> **TASK SET**
1. In the discussion of radiation poisoning in 1945 below, which body studied the long-term effects on the victims at Hiroshima and Nagasaki?
2. Extend the discussion of radiation poisoning in 1945 below, picking up after its final sentence.

> **TEXT UNDER STUDY**
-*-

How much was known about the effects of radiation poisoning on the body in 1945? Was the lack of caution when handling plutonium a result of ignorance about its effects, or simply bravado/carelessness on the part of individual scientists?

As a further question, how did these two accidents—and the massive number of radiation victims of the atomic bomb—inform and influence treatment of radiation poisoning?

Thank you for your time!

restricteddata

Well, it should be noted that prior to the deaths of Daghlian and Slotin, there were many people who suffered from and died of radiation poisoning — at Hiroshima and Nagasaki. This was studied as carefully as the Japanese physicians tending to them could do (for the acutely fatal ones), and later the long-term effects were studied by the Atomic Bomb Casualty Commission. Susan Lindee's Suffering Made Real looks at this history quite closely.

-*-

> **RECORD EXCERPTS**
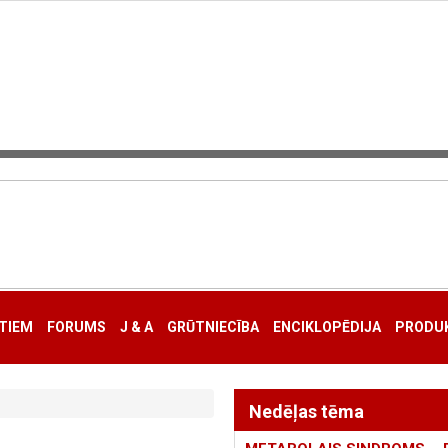
TIEM
FORUMS
J & A
GRŪTNIECĪBA
ENCIKLOPĒDIJA
PRODUK
Nedēļas tēma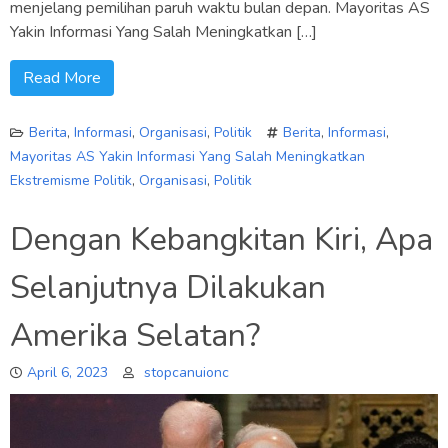
menjelang pemilihan paruh waktu bulan depan. Mayoritas AS
Yakin Informasi Yang Salah Meningkatkan […]
Read More
Berita
,
Informasi
,
Organisasi
,
Politik
Berita
,
Informasi
,
Mayoritas AS Yakin Informasi Yang Salah Meningkatkan
Ekstremisme Politik
,
Organisasi
,
Politik
Dengan Kebangkitan Kiri, Apa
Selanjutnya Dilakukan
Amerika Selatan?
April 6, 2023
stopcanuionc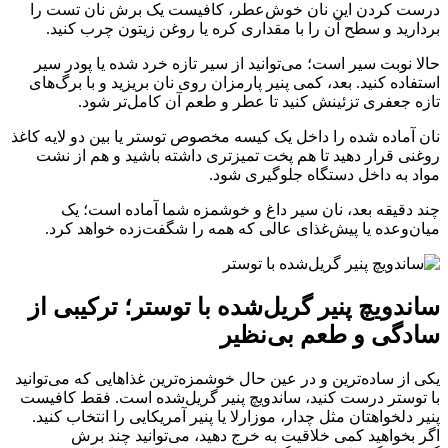
درست کردن این نان خوش‌عطر، کافیست یک برش نان تست را
بردارید و سطح آن را با مقداری کره یا روغن زیتون چرب کنید.
حالا نوبت سیر است؛ می‌توانید از سیر تازه خرد شده یا پودر سیر
استفاده کنید. بعد، کمی پنیر پارمزان روی نان بریزید و با برگ‌های
تازه جعفری تزئینش کنید تا عطر و طعم آن کامل‌تر شود.
نان آماده شده را داخل یک کیسه مخصوص توستر یا بین دو لایه کاغذ
روغنی قرار دهید تا هم پخت تمیزتری داشته باشید و هم از نشت
مواد به داخل دستگاه جلوگیری شود.
چند دقیقه بعد، نان سیر داغ و خوشمزه شما آماده است؛ یک
میان‌وعده یا پیش‌غذای عالی که همه را شگفت‌زده خواهد کرد.
ساندویچ پنیر گریل‌شده با توستر؛ ترکیبی از
سادگی و طعم بی‌نظیر
یکی از ساده‌ترین و در عین حال خوشمزه‌ترین غذاهایی که می‌توانید
با توستر درست کنید، ساندویچ پنیر گریل‌شده است. فقط کافیست
پنیر دلخواهتان مثل چدار، موزارلا یا پنیر آمریکایی را انتخاب کنید.
اگر بخواهید کمی خلاقیت به خرج دهید، می‌توانید چند برش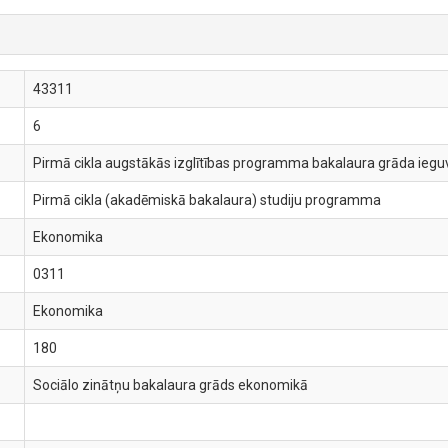
43311
6
Pirmā cikla augstākās izglītības programma bakalaura grāda ieguve
Pirmā cikla (akadēmiskā bakalaura) studiju programma
Ekonomika
0311
Ekonomika
180
Sociālo zinātņu bakalaura grāds ekonomikā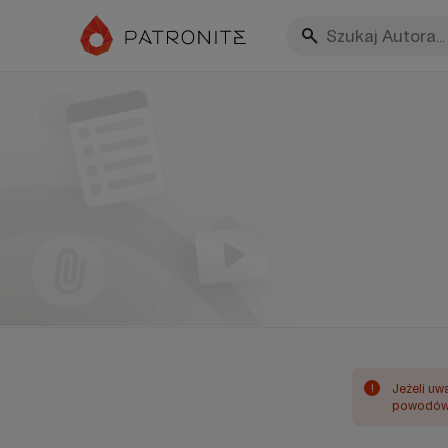
!
Jeżeli uw
powodów 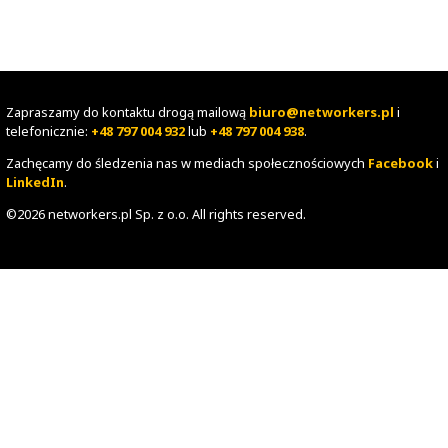
Zapraszamy do kontaktu drogą mailową
biuro@networke
telefonicznie:
+48 797 004 932
lub
+48 797 004 938
.
Zachęcamy do śledzenia nas w mediach społecznościowy
LinkedIn
.
©2026 networkers.pl Sp. z o.o. All rights reserved.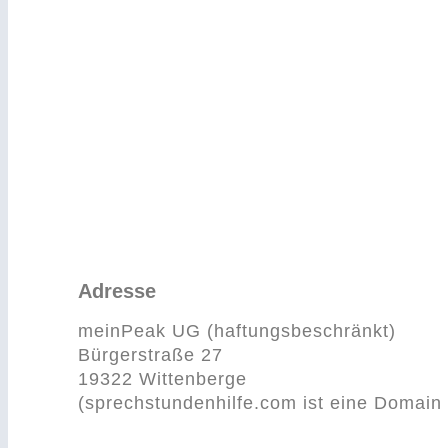
Adresse
meinPeak UG (haftungsbeschränkt)
Bürgerstraße 27
19322 Wittenberge
(sprechstundenhilfe.com ist eine Domain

-*-

> **ANSWERS TO THE EXERCISES**
1. The Atomic Bomb Casualty Commission.

2.
But you are right that in the US, they had no prior experience with acute radiation syndrome prior to Daghlian, and they certainly studied the course of their illnesses quite closely (they are documented in excruciating detail in Louis Hempelmann, "The Acute Radiation Syndrome: A Study of Nine Cases and a Review of the Problem," Annals of Internal Medicine 36, no. 2, Feb. 1952), along with those who were in the rooms with them (who received lesser doses).

The effects of radiation on the human body had been studied previously, though. The 1910s-30s saw several cases of chronic radiation exposure with the famous "radium girls" case (watch painters who used their tongues to wet the nibs of radium paint) as well as people like Eben Byers (d. 1932), a wealthy socialite who consumed quack radiation cures to his own demise (he caused his entire lower jaw to fall off).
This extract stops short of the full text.